Tout indique que ce mouvement chiite traverse actuellement une mauvaise passe. La joie provoquée par l'incapacité d'Israël à lui infliger des blessures mortelles est gâchée par la détérioration de ses rapports avec la population libanaise. En effet, il semble bien que les Libanais commencent à considérer les combattants du Hezbollah comme les responsables des malheurs apportés par la guerre. Autrement il serait malaisé d'expliquer le repentir exprimé à la télévision libanaise par Cheik Hassan Nasrallah. Le chef du mouvement a pratiquement admis que l'enlèvement de soldats israéliens le 12 juillet avait été un acte déraisonnable au vu des destructions et des souffrances qu'il avait eu pour conséquences.

Cependant, cela ne signifie par pour autant que le Hezbollah voudra se désarmer. Les casques bleus eux non plus ne désarmeront pas les milices du Hezbollah par la force puisque cela n'est pas mentionné dans leur mandat. En attendant, il est clair que l'armistice au Liban sud sera aussi solide qu'une bulle de savon tant que son territoire sera truffé de combattants armés et de caches bourrées de roquettes.

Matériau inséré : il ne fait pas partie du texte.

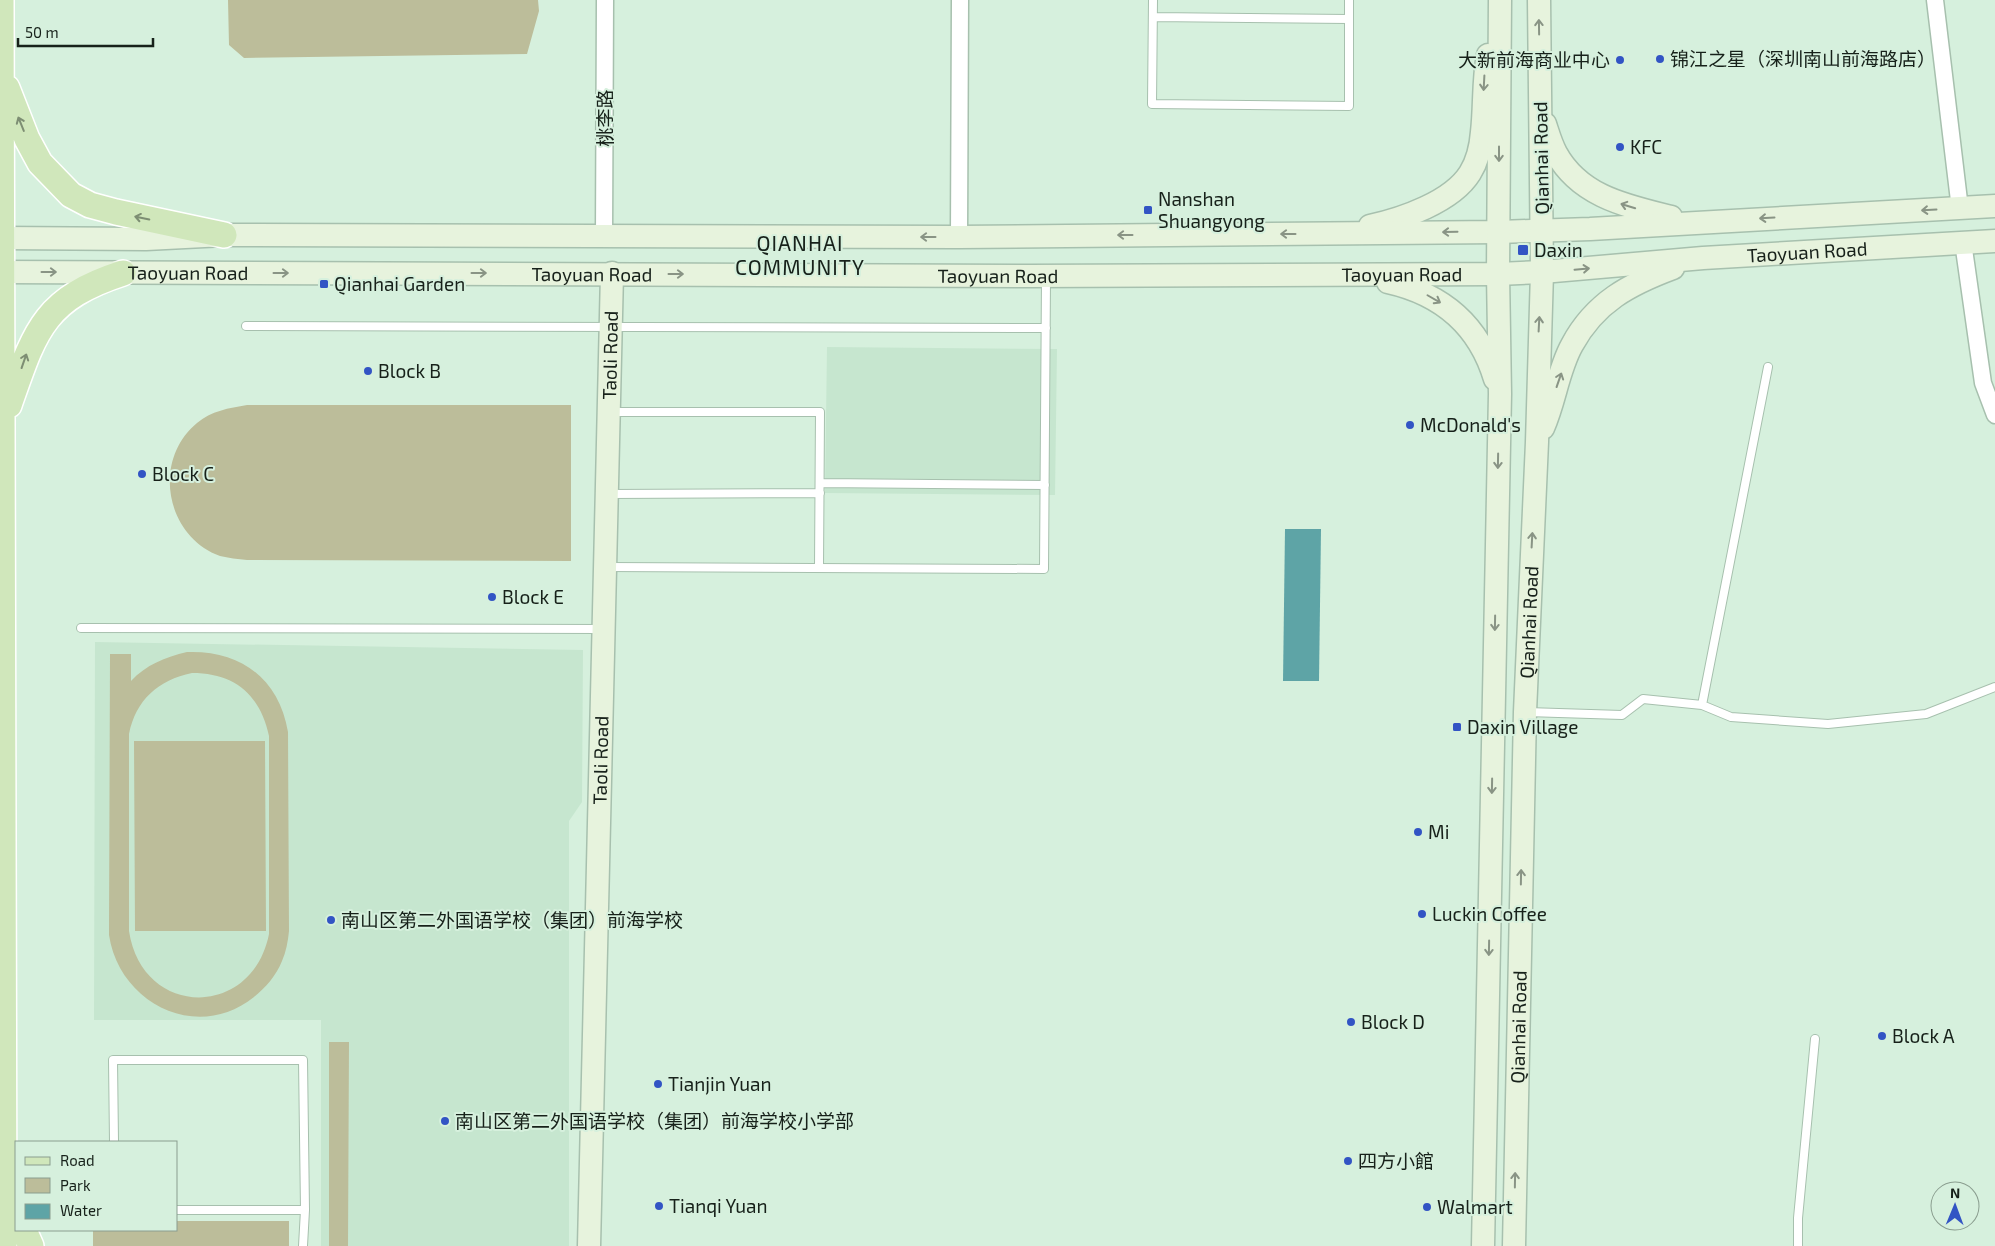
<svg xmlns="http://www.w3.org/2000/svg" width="1995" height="1246" font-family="'Exo 2','Noto Sans SC',sans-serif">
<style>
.built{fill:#c6e6cf}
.green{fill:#bcbd9a;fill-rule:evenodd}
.water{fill:#5ea4a6}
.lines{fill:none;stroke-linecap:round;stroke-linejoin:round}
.lane-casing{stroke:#a7c0ae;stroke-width:10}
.street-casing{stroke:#a7c0ae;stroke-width:19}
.secondary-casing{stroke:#a7c0ae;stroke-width:25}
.primary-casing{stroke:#fff;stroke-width:28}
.lane{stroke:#fff;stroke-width:8}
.street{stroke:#fff;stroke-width:16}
.secondary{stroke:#e7f3dd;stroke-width:22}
.primary{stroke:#d0e7bb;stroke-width:25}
.oneway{stroke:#899485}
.oneway2{stroke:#7d8e73}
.poi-dot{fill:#3254c4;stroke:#d6f0dd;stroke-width:2}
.labels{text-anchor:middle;stroke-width:4;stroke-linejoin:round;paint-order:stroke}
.poi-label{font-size:19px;fill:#17211a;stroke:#d6f0dd;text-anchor:start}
.street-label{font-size:19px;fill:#17211a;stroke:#d6f0dd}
.quarter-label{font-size:21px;letter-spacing:1px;fill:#17211a;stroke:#d6f0dd}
</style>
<rect width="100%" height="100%" fill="#d6f0dd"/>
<path class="built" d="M827,347L1057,349L1055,495L825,493Z
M95,642L583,650L582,802L569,821V1246H321V1020H94Z"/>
<path class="green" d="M228,0H538L539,11L527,54L244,58L229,45Z
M247,405H571V561L247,560C238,559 228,558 220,556C165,536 152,460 197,423C211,411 229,408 247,405Z
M187,652C241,650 279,679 288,732L289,931C288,941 286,952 282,961C276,976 266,987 254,997C197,1043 119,1003 109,935L110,654H131V681C146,665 165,657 187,652ZM192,673C234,673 260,694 269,736V934C252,1020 142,1018 129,931V734C136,700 158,680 192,673Z
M134,741H265L266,931H135Z
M329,1042H349L348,1246H329Z
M176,1221H289V1246H93V1230H176Z"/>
<path class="water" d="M1285,529H1321L1319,681H1283Z"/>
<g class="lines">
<defs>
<path id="lane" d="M1153,0L1152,104L1349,106V0
M1153,17L1349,19
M246,326L1046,328
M611,412H820L819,568
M820,483L1045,485
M609,494L820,493
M606,567L1044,569L1046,278
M81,628L602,629
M1702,705L1731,717L1828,724L1926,714L1995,687
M1527,712L1622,715L1643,699L1702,705L1768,367
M114,1142L113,1060H303L305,1210L303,1246
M176,1210H305
M1798,1246V1218L1815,1039"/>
<path id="street" d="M1935,0L1960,209
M604,236L605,0
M959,237L960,0
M1963,242L1983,383L1995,415"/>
<g id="secondary">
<path d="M1545,124C1548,133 1551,144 1556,153C1580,197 1627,206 1671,217"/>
<path d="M1370,226C1402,219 1452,202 1470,173C1477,162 1481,145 1482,132C1485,106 1483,81 1488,55"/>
<path d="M0,238L146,239L224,235L959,237L1499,232L1590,229L1995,206"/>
<path id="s1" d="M0,272L1030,276L1498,274L1542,272L1703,258L1995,241"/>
<path d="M1388,282C1442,294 1479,325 1495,379"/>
<path d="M1543,428C1555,401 1558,370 1572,345C1595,302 1630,284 1673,268"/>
<path id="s2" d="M589,1246L612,273"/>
<path d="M1483,1246L1500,394L1498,274L1500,0"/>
<path id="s3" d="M1514,1246L1525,712L1537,442L1542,272L1539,0"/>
</g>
<path id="primary" d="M1,0L4,1246
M7,88L27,139L40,163L71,195L90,205L116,212L224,235
M9,405C35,331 43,299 123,273
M24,1230L31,1246"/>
</defs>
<use href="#lane" class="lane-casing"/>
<use href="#street" class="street-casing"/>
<use href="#secondary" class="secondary-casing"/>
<use href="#primary" class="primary-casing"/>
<use href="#lane" class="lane"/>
<use href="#street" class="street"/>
<use href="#secondary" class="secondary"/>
<use href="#primary" class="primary"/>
</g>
<defs><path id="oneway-shaft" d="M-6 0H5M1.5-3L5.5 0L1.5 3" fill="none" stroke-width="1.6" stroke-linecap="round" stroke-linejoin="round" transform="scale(1.25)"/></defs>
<g class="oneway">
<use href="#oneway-shaft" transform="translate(1539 27) rotate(-91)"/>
<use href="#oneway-shaft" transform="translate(1484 83) rotate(93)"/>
<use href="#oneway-shaft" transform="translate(1499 154) rotate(90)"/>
<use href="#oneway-shaft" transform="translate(1628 206) rotate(-163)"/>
<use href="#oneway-shaft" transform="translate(1929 210) rotate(177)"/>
<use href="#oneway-shaft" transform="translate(1767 218) rotate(177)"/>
<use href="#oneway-shaft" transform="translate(1450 232) rotate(179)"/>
<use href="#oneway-shaft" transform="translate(1288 234) rotate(180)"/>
<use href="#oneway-shaft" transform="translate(1125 235) rotate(180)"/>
<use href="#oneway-shaft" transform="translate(928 237) rotate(-180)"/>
<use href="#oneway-shaft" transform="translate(1582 269) rotate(-5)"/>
<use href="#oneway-shaft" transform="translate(49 272)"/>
<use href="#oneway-shaft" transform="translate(281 273)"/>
<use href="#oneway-shaft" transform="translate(479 273)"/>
<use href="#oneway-shaft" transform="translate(676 274)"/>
<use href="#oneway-shaft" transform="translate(1434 299) rotate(30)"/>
<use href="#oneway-shaft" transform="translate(1539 324) rotate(-87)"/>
<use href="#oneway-shaft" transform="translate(1559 380) rotate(-71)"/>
<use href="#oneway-shaft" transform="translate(1498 461) rotate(91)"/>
<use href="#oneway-shaft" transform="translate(1532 540) rotate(-87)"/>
<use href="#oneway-shaft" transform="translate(1495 623) rotate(91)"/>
<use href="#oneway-shaft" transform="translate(1492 786) rotate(91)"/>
<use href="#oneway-shaft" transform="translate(1521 877) rotate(-89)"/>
<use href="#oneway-shaft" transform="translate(1489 948) rotate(91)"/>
<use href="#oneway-shaft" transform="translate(1515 1180) rotate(-89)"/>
</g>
<g class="oneway2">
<use href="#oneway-shaft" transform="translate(21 124) rotate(-112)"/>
<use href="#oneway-shaft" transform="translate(142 218) rotate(-168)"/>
<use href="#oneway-shaft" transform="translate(24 361) rotate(-71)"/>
</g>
<g class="poi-dot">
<circle cx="1660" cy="59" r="5"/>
<circle cx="1620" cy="60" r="5"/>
<circle cx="1620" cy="147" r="5"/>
<rect x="1143" y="205" width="10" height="10" rx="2.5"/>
<rect x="1517" y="244" width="12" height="12" rx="2.5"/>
<rect x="319" y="279" width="10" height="10" rx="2.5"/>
<circle cx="368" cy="371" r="5"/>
<circle cx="1410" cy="425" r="5"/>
<circle cx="142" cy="474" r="5"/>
<circle cx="492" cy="597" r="5"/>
<rect x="1452" y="722" width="10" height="10" rx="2.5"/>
<circle cx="1418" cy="832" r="5"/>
<circle cx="1422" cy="914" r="5"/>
<circle cx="331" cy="920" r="5"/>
<circle cx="1351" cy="1022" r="5"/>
<circle cx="1882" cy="1036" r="5"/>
<circle cx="658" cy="1084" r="5"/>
<circle cx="445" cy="1121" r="5"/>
<circle cx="1348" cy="1161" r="5"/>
<circle cx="659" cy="1206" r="5"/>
<circle cx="1427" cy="1207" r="5"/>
</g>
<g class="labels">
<g class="poi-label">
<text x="1670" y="66">锦江之星（深圳南山前海路店）</text>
<text x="1610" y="67" text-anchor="end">大新前海商业中心</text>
<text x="1630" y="154">KFC</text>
<text x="1158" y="206">Nanshan<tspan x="1158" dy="22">Shuangyong</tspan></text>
<text x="1534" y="257">Daxin</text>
<text x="334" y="291">Qianhai Garden</text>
<text x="378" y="378">Block B</text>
<text x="1420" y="432">McDonald's</text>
<text x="152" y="481">Block C</text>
<text x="502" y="604">Block E</text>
<text x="1467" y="734">Daxin Village</text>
<text x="1428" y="839">Mi</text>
<text x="1432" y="921">Luckin Coffee</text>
<text x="341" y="927">南山区第二外国语学校（集团）前海学校</text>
<text x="1361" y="1029">Block D</text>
<text x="1892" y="1043">Block A</text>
<text x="668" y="1091">Tianjin Yuan</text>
<text x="455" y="1128">南山区第二外国语学校（集团）前海学校小学部</text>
<text x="1358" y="1168">四方小館</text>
<text x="669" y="1213">Tianqi Yuan</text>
<text x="1437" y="1214">Walmart</text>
</g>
<g class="street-label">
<text transform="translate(605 118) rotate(-90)" y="7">桃李路</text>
<text transform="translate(1541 158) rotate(-91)" y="7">Qianhai Road</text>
<text dy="7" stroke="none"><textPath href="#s1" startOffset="1808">Taoyuan Road</textPath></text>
<text dy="7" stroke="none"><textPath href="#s1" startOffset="188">Taoyuan Road</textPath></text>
<text dy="7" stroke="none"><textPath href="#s1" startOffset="592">Taoyuan Road</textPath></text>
<text dy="7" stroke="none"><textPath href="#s1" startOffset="1402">Taoyuan Road</textPath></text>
<text dy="7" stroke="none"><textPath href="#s1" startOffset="998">Taoyuan Road</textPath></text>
<text dy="7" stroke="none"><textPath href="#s2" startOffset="891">Taoli Road</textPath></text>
<text dy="7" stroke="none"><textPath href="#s3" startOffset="624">Qianhai Road</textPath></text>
<text dy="7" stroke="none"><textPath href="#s2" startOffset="486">Taoli Road</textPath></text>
<text dy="7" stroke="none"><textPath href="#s3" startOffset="219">Qianhai Road</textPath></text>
</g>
<g class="quarter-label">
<text x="800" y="251">QIANHAI<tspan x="800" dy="24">COMMUNITY</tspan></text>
</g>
</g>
<rect x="15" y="1141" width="162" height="90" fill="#d6f0dd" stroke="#8a9d8f"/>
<rect x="25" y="1157" width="25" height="8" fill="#d0e7bb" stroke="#8a9d8f"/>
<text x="60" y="1166" font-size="15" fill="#17211a">Road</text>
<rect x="25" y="1178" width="25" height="15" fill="#bcbd9a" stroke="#8a9d8f"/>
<text x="60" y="1191" font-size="15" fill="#17211a">Park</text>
<rect x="25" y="1204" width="25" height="15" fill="#5ea4a6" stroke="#8a9d8f"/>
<text x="60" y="1216" font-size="15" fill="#17211a">Water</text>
<g transform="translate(1955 1206) rotate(1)"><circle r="24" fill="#d6f0dd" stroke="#8a9d8f"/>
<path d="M0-4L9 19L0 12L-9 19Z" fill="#3254c4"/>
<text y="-8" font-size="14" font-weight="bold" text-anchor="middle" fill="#17211a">N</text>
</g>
<path d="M18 38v8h135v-8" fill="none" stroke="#17211a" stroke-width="2.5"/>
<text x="25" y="38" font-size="15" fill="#17211a" stroke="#d6f0dd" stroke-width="4" paint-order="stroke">50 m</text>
</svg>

Ici force est de se rappeler qu'au moins un pays membre de l'Union européenne, la Grande-Bretagne, possède une riche expérience en matière de désarmement d'organisations nationalistes jadis toutes-puissantes.
Il s'agit de l'Armée républicaine irlandaise (IRA), qui dans les années 70 avait disposé de types d'armes ultramodernes et de stocks impressionnants d'explosif Semtex grâce à un généreux financement de la diaspora irlandaise aux Etats-Unis et à des livraisons secrètes en provenance essentiellement de la Libye. Des négociations de désarmement sont menées avec l'IRA depuis la fin des années 90 avec plus ou moins de succès. Depuis le mois d'octobre 2001, pour contrôler les modalité de remise des arsenaux aux autorités, Londres fait appel à des observateurs internationaux comme le général canadien John de Chastelain et l'ancien premier ministre finlandais Martti Ahtisaari.

Il est bien sûr risqué d'établir des parallèles. Cependant, étant donné qu'en principe toutes les parties sont intéressées à ce que la paix règne au Liban sud, il n'y a pas lieu de désespérer. L'expérience européenne montre qu'un processus de négociation stable débouchant sur un désarmement progressif du Hezbollah n'a rien de chimérique.